INFORMATION SUPPLIED:
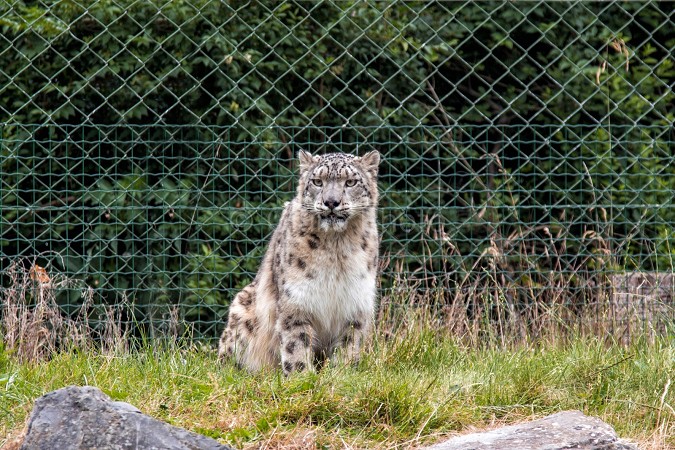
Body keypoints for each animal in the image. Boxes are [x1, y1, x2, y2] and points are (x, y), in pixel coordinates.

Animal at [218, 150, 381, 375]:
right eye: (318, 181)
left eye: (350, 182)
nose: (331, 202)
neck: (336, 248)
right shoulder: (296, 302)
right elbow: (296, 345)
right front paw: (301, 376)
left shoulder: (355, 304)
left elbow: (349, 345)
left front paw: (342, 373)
---
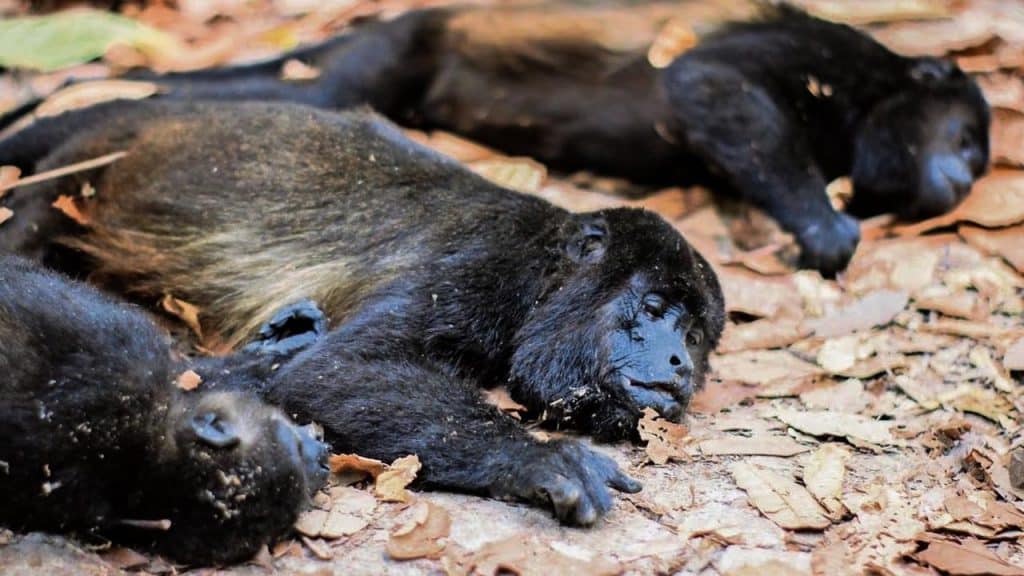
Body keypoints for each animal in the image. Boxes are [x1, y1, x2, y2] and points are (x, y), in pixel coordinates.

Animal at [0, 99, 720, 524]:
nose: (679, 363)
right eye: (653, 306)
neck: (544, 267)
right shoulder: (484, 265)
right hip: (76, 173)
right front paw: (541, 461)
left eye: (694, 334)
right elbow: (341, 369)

WHAT THE EXERCISE ASKS:
One stretch of the lines above is wanted, from the line that contains "neck: (544, 267)" through the line that contains "right elbow: (341, 369)". Output it exactly.

SOLVED EXERCISE:
neck: (544, 267)
right shoulder: (484, 265)
right hip: (76, 173)
right front paw: (541, 461)
left eye: (694, 334)
right elbow: (341, 369)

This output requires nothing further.